## ページ抜粋
公募研究
本研究は、非タンパク質性物質に対する免疫応答に関して、現在盛んに研究されている核酸及び人工高分子を安全に使用するための基礎的知見を得ることを目的とする。核酸やポリエチレングリコール(PEG)は、その高い生体適合性から遊離型では抗体を誘導しないが、リポソームに搭載・修飾されナノ粒子化すると抗体が誘導されるようになることを以前に研究代表者は明らかにしている。抗核酸抗体や抗PEG抗体が誘導されると、核酸医薬品やPEG修飾医薬品の投与時に薬効の低下やアナフィラキシー反応の発現に繋がり得る可能性がある。そこで、本研究においてこれらの物質が免疫反応を回避するために必要な物理化学的性質を探索し、これからの安全な薬剤創出のための知見を得る。当該年度は、健常マウスから回収した脾臓細胞に核酸搭載PEG修飾ナノ粒子をin vitroで暴露させた際の抗体誘導を評価した。物理化学的性質(濃度・粒子径・PEG修飾割合・核酸搭載割合) または搭載する核酸(pDNA、siRNA、アンチセンス核酸)を変化させた核酸搭載リポソームを脾臓細胞に添加して培養し、培養上清中に分泌された抗核酸抗体をELISAにて測定した。検討の結果、核酸の濃度、PEG修飾割合、核酸搭載割合、核酸の種類に依存して抗核酸抗体誘導量が変化することを明らかにした。また誘導された抗核酸抗体は各種核酸と交差反応性を示すことが示唆された。in vitro条件下において免疫系を刺激しない核酸搭載PEG修飾ナノ粒子に関する物理化学的性質に関する情報が得られた。
2: おおむね順調に進展している
成熟B細胞を含む脾臓細胞を用いて、抗核酸抗体を誘導しにくい核酸搭載PEG修飾ナノ粒子の物理化学的性質に関する知見をin vitro条件下において得ることができた。核酸の種類によっては抗核酸抗体が誘導されにくかったため、核酸自体の修飾も抗核酸抗体誘導に影響を与えることが示唆された。当初予定していた本年度の検討は終了しており、おおむね順調に進展しているといえる。

## 抽出した情報
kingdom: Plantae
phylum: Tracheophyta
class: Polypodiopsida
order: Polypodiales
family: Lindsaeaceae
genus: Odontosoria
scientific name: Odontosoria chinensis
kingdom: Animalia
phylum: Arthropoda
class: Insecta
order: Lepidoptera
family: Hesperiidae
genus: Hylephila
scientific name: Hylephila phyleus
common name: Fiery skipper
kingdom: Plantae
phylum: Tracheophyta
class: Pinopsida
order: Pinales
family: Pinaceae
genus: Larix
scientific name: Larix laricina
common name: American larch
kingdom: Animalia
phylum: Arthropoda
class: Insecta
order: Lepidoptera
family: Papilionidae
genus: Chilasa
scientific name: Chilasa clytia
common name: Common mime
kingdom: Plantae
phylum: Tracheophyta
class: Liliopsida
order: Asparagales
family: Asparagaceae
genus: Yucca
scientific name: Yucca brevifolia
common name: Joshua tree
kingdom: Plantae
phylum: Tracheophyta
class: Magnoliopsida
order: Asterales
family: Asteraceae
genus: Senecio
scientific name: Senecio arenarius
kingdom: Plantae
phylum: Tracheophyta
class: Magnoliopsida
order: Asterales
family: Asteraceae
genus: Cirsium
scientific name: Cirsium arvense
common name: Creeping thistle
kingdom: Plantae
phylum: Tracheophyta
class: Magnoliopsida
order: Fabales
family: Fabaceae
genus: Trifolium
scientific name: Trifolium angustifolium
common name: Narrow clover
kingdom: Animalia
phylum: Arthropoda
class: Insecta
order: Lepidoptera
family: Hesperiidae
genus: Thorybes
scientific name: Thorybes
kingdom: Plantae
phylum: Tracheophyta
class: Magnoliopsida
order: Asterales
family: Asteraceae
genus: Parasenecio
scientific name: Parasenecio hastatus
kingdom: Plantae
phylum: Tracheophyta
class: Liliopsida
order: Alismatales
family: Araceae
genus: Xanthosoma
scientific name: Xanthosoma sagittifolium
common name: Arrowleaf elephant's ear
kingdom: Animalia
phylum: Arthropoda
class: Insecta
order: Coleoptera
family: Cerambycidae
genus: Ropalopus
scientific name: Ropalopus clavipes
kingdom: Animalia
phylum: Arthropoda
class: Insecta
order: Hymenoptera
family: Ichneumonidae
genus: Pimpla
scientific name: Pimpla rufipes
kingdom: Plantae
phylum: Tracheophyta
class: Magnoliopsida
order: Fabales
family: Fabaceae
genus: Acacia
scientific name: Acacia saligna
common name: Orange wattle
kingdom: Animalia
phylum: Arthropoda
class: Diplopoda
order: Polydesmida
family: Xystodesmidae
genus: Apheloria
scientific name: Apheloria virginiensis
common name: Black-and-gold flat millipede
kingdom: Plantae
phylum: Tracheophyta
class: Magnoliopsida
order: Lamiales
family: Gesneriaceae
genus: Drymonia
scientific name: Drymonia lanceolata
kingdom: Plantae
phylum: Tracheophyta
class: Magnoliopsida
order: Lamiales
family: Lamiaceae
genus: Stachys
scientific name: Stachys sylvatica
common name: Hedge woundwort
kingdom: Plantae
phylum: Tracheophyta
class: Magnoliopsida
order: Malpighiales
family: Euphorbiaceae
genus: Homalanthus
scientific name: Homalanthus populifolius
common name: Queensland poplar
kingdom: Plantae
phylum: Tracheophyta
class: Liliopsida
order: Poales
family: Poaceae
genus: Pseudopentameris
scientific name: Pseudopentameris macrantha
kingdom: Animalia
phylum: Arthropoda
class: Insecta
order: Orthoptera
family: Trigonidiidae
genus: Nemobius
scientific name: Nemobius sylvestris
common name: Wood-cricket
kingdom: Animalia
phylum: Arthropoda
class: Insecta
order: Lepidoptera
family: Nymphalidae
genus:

## 課題について
ページ抜粋の「成熟B細胞を含む脾臓細胞を用いて」で始まる段落を、主な事実を残して箇条書きで短くまとめること。

## 解答
- 成熟B細胞を含む脾臓細胞を用い、抗核酸抗体を誘導しにくい核酸搭載PEG修飾ナノ粒子の物理化学的性質に関する知見をin vitro条件下で得た。
- 核酸の種類によっては抗核酸抗体が誘導されにくく、核酸自体の修飾も抗核酸抗体誘導に影響することが示唆された。
- 当初予定していた本年度の検討は終了しており、おおむね順調に進展している。